• **WHAT IS EXPECTED**
All that should be output is the block of lines below from the line with "left elbow: (447, 448)" to the line with "left back paw: (651, 384)", both included, exactly as written.

• **TASK MATERIAL**

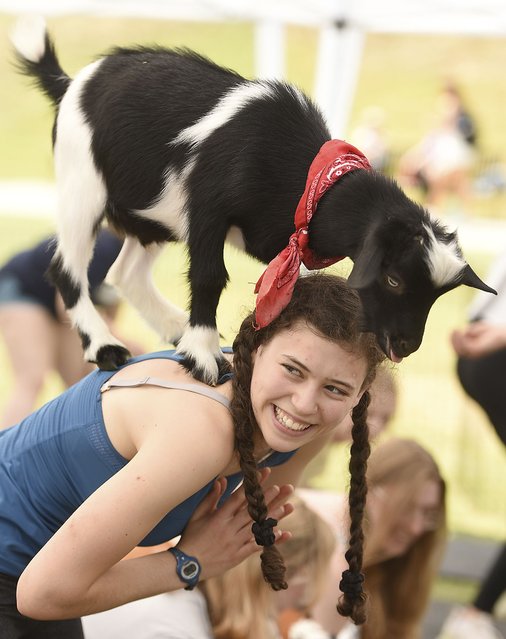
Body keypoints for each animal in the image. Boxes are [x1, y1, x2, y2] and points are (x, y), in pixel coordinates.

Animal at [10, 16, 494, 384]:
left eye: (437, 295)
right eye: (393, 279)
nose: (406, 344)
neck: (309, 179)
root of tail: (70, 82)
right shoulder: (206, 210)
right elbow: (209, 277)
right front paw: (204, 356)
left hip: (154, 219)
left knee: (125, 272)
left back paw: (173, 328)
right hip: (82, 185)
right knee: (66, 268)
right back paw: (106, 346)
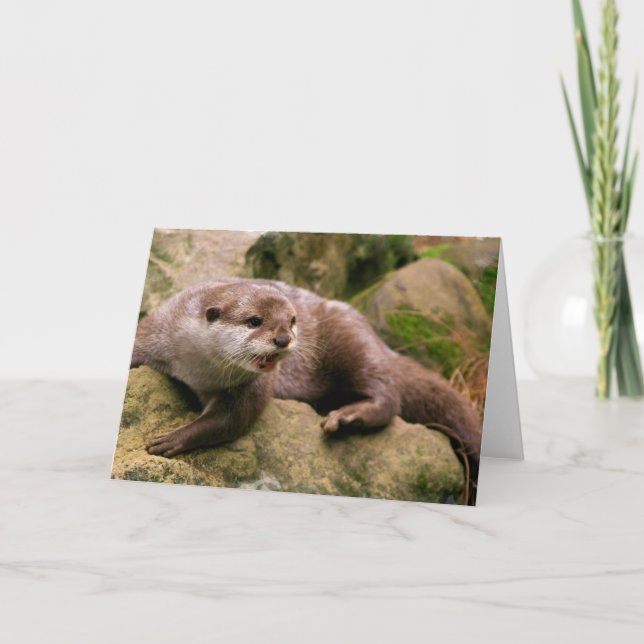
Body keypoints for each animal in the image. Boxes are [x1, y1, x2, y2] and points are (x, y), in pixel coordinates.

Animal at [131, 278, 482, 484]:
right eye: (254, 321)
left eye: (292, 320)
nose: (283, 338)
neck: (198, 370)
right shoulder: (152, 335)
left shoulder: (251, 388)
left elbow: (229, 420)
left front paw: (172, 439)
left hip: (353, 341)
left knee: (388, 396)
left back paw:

...

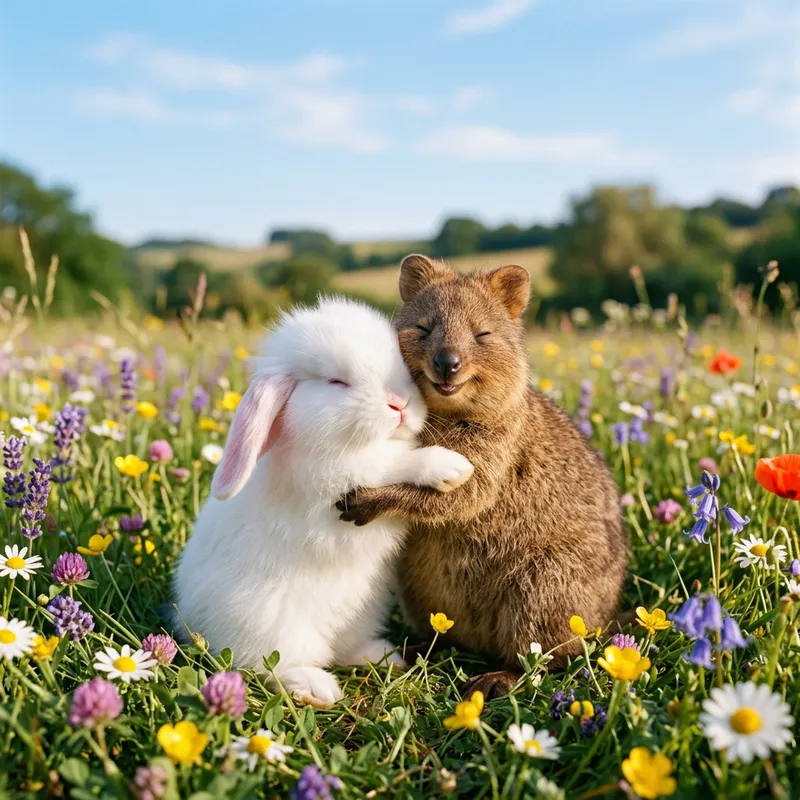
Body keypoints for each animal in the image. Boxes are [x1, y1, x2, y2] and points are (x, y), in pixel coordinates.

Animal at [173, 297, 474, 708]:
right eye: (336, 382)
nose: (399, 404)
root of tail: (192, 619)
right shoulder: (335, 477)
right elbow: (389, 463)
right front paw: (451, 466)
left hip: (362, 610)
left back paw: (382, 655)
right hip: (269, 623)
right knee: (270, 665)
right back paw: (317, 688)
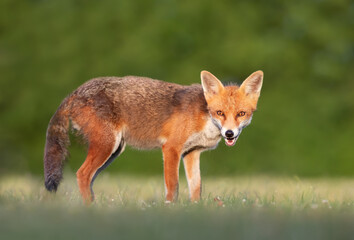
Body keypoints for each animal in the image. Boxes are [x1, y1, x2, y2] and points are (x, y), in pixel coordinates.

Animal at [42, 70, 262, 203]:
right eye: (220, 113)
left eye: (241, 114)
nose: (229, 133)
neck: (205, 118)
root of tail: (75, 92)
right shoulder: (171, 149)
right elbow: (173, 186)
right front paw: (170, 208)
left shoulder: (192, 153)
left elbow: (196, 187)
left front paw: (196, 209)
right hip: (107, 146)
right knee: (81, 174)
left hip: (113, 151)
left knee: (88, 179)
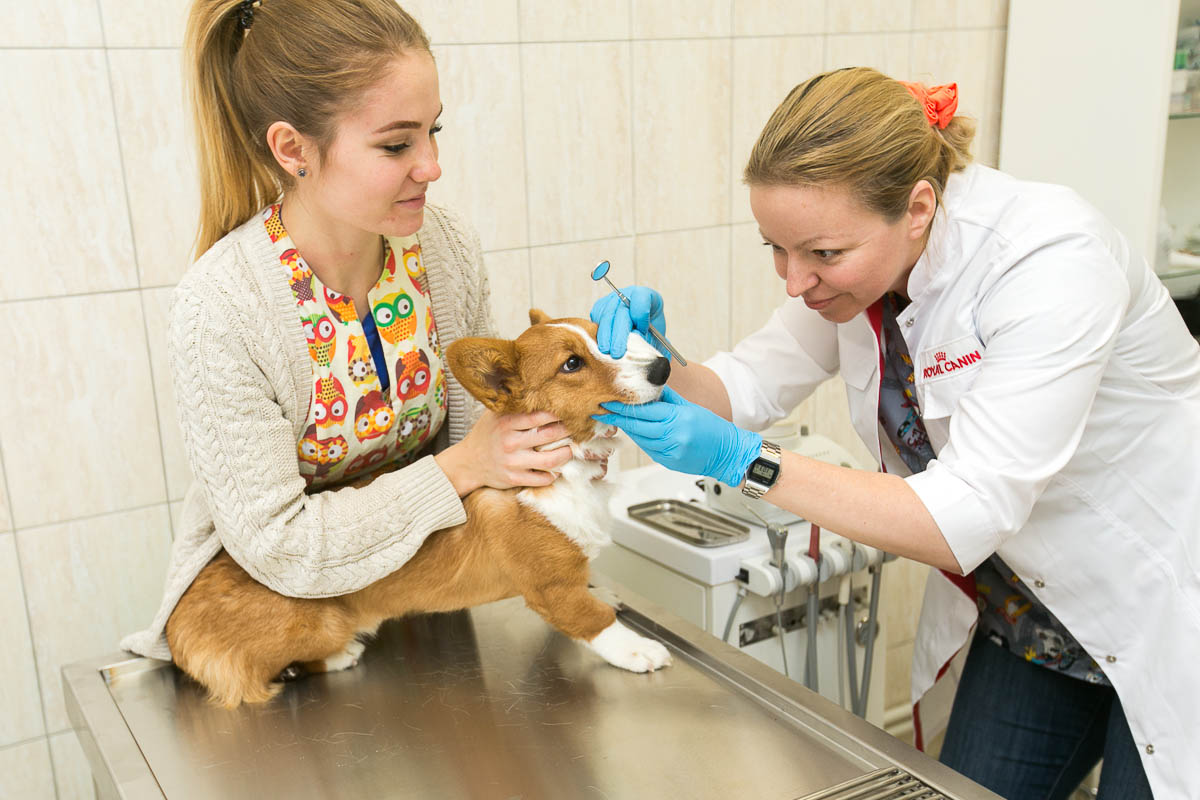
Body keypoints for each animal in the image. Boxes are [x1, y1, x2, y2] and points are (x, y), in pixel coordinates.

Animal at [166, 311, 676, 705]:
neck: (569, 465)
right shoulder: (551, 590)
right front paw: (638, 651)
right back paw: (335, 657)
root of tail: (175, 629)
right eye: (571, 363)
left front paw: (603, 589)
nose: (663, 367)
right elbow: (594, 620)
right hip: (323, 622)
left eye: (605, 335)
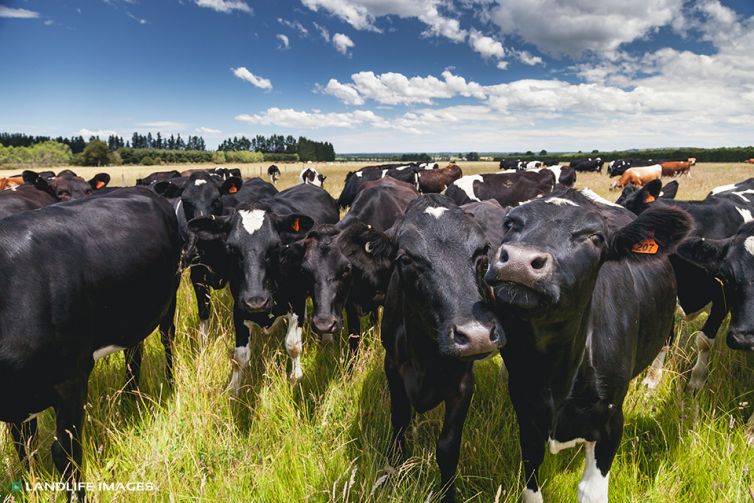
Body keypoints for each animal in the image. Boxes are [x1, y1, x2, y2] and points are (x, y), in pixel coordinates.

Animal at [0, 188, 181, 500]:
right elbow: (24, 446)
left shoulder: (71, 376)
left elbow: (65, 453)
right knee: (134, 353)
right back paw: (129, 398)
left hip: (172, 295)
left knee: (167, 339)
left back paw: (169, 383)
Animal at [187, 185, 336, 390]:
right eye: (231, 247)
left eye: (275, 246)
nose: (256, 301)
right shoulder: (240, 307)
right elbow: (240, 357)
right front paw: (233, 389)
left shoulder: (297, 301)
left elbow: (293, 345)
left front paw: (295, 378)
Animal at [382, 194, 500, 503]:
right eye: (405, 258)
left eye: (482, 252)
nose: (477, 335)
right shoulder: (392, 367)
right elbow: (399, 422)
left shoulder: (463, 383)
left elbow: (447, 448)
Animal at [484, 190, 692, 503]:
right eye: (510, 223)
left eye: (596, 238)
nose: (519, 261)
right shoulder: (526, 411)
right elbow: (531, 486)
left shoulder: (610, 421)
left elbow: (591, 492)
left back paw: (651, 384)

• **RESULT OF THE EXERCISE**
left elbow: (447, 448)
Animal at [484, 190, 692, 503]:
right eye: (510, 223)
left eye: (596, 238)
nose: (519, 261)
right shoulder: (526, 411)
right elbow: (531, 486)
left shoulder: (610, 421)
left elbow: (591, 492)
left back paw: (651, 384)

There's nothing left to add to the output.